Although BCL announced with much fanfare the support of internet providers ihug and Iconz as an endorsement of its wholesale model, ihug is no longer actively pitching the wireless services to customers.
Ihug's general manager of networks, David Diprose, said the decision to award Telecom the Probe subsidies was "against the goals of the project".
Diprose said a wholesaler should have been given the Probe subsidies instead.
This happened in the Auckland region where Counties Power network subsidiary Wired Country is deploying a wireless service on a wholesale basis to internet provider partners.
Asked if ihug would continue deploying the BCL wireless service, Diprose said that there was "no point in trying to compete [against Xtra] on these terms".
Diprose said that ihug would no longer actively market BCL, as the provider did not "consider it a viable commercial opportunity".
Instead, Ihug will work with Wired Country, as it sees that as the greatest chance of providing a price-competitive service to customers.
Iconz is providing wireless services through BCL in some of the regions awarded to Telecom.
General manager Sean Weekes said he was "not happy per se" with Telecom's aggressive price-cutting, but that Iconz would still offer the service.
Iconz, however, would not be matching Telecom's price cuts.
Weekes added that he was been on record as saying that BCL's choice of technology was too expensive for consumers.
Like ihug, Iconz's focus was on providing Wired Country wireless service, which Weekes said had "seen a strong uptake in Auckland".

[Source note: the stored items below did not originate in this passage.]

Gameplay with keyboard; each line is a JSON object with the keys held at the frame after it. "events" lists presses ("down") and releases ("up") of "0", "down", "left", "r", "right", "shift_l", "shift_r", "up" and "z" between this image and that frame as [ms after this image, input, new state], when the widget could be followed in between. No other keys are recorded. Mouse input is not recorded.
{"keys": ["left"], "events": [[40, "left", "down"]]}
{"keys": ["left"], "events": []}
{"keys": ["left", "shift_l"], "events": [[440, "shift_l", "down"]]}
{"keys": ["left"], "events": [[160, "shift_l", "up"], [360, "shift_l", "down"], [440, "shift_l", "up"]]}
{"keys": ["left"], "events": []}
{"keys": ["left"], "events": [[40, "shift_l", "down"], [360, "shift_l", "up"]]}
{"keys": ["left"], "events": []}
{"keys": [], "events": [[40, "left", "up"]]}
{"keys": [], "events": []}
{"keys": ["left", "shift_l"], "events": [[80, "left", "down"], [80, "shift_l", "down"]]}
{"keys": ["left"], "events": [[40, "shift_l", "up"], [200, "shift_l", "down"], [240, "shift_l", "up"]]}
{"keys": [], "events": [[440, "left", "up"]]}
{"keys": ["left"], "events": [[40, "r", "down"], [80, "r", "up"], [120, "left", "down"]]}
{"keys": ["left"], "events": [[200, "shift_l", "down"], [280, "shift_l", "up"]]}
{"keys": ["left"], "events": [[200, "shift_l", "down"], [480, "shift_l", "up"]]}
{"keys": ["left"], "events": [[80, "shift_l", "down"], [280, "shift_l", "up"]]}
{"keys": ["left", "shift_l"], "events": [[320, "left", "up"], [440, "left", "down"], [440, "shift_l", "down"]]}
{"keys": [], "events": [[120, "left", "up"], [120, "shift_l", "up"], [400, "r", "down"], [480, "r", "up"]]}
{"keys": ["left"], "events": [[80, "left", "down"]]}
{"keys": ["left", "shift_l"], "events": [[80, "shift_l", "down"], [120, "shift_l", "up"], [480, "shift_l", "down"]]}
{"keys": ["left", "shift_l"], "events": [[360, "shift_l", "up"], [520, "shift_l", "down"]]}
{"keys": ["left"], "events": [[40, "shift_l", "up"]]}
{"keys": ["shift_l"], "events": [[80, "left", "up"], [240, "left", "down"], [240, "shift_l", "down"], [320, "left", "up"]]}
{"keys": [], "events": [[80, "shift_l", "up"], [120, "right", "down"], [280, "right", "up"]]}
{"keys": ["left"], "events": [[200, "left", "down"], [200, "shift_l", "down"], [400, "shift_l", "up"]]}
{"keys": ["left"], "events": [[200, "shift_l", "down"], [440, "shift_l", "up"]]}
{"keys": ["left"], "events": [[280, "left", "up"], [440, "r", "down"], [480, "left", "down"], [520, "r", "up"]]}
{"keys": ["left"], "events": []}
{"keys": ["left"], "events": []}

The Probe debacle: Telecom claims all
* Telecom is using millions of dollars in Government grants to undercut competitors in rural areas.
* Woosh's withdrawal from three Probe regions - Wairarapa, Canterbury and Northland - means Telecom instead receives grants for those areas and can extend its subsidies to more of the country.
* Telecom's rivals cannot afford to match the price cuts, with ihug ditching the wireless service.